You might think this a strange pickup for a team not often considered to be a worthy entry among the ranks of 2008’s contenders, but the Reds aren’t patsies. . . . I think Wayne Krivsky has got that much right—the Reds aren’t that far off, as the division remains within reach of any team that can get to 80 wins, and signing Cordero does indeed help them get closer to that.

. . .  The question from there is whether or not Cordero is a great bet to deliver value on the deal. He hasn’t missed significant time since 2001, and that was from stress fractures in his back that haven’t recurred. He’s still pumping premium-grade gas, so his arm hasn’t lost anything to age, and that one bad spell in Texas in 2006 doesn’t seem to have been indicative of any larger chronic problem.

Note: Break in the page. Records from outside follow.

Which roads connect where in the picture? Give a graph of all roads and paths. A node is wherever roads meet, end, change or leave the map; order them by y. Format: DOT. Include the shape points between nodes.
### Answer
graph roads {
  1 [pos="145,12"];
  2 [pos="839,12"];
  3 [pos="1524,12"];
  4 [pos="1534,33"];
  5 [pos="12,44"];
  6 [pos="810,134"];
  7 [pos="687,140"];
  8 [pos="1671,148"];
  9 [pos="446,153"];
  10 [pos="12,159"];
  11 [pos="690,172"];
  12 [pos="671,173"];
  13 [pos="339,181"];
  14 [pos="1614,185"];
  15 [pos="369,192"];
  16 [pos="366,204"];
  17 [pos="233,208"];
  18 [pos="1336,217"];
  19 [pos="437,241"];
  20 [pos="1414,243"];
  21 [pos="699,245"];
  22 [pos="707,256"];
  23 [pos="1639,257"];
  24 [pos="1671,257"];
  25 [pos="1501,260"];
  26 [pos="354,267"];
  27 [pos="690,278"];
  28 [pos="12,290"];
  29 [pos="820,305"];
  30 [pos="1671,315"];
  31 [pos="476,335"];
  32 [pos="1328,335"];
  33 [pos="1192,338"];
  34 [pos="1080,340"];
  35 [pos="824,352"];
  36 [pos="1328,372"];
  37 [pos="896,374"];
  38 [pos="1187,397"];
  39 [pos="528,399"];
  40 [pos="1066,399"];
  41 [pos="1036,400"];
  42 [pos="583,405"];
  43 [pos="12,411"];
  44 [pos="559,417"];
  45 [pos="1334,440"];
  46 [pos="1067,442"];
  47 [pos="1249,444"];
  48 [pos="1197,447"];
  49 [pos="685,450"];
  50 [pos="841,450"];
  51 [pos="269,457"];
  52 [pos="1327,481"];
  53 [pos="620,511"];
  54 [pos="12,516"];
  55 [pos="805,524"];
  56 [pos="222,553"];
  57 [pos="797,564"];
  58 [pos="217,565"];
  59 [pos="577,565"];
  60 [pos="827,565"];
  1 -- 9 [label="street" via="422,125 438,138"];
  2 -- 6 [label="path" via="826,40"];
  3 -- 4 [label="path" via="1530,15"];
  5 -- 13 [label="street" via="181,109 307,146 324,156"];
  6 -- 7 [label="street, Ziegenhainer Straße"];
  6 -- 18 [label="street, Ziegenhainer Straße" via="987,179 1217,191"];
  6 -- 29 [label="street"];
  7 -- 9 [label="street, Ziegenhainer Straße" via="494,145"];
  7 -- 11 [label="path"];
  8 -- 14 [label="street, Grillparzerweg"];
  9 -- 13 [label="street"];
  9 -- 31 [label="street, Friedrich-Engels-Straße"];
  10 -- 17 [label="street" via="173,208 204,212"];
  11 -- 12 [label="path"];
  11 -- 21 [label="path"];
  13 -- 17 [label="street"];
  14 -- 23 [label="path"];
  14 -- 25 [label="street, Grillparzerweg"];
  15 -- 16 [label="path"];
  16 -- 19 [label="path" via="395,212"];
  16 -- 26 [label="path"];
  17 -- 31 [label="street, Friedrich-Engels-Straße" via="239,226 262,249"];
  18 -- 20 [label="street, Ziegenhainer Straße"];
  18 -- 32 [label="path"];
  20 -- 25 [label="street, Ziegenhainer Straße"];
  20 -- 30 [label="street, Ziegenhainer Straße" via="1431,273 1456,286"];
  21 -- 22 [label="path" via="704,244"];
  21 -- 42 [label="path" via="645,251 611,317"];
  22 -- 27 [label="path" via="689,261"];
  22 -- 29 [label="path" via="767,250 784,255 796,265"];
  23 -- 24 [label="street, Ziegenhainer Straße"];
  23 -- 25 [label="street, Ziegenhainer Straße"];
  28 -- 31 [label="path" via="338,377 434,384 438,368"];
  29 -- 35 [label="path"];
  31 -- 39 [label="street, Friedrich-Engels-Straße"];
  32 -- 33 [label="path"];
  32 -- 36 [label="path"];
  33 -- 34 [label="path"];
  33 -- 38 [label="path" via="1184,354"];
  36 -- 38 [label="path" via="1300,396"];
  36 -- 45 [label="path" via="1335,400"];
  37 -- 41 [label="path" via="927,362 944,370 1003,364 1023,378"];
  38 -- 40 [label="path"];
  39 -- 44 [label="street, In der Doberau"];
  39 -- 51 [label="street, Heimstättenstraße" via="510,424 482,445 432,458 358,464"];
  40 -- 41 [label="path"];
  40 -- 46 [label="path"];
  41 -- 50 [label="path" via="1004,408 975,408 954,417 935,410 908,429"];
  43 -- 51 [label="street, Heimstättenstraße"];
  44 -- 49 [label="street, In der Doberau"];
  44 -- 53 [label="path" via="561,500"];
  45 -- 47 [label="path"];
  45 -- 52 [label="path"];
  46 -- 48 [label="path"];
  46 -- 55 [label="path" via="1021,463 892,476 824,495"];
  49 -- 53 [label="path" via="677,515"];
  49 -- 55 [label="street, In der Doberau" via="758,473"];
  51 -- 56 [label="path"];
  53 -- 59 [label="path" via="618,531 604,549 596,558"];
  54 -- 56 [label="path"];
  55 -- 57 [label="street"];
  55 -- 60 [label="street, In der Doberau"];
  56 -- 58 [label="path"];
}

Kahrl says that compared to the alternatives (Gagne, Benitez, Dotel, and Chacon), Cordero is far superior “in terms of staying healthy and being able to do his thing his way when he’s out there.”

Nobody’s going to give Krivsky a medal for being brave with the checkbook, or being unwilling to take a cheaper risk, but as much as I might initially struggle to accept a major capital investment in a closer, there’s an understandable aversion to risk blended with the club’s aspirations in the seasons to come.

Kahrl says that adding Cordero should deliver a “cascade of additional benefits,” in the way of increased confidence and stable usage patterns for guys like Bray, McBeth, Salmon, or Coffey.  One point that I hadn’t considered (and frankly, don’t give much credence to), is “that maybe—maybe—signing Cordero does is give Krivsky something to show to Adam Dunn and his peeps, as part of a further demonstration of a desire to contend,” making a multi-year extension more likely.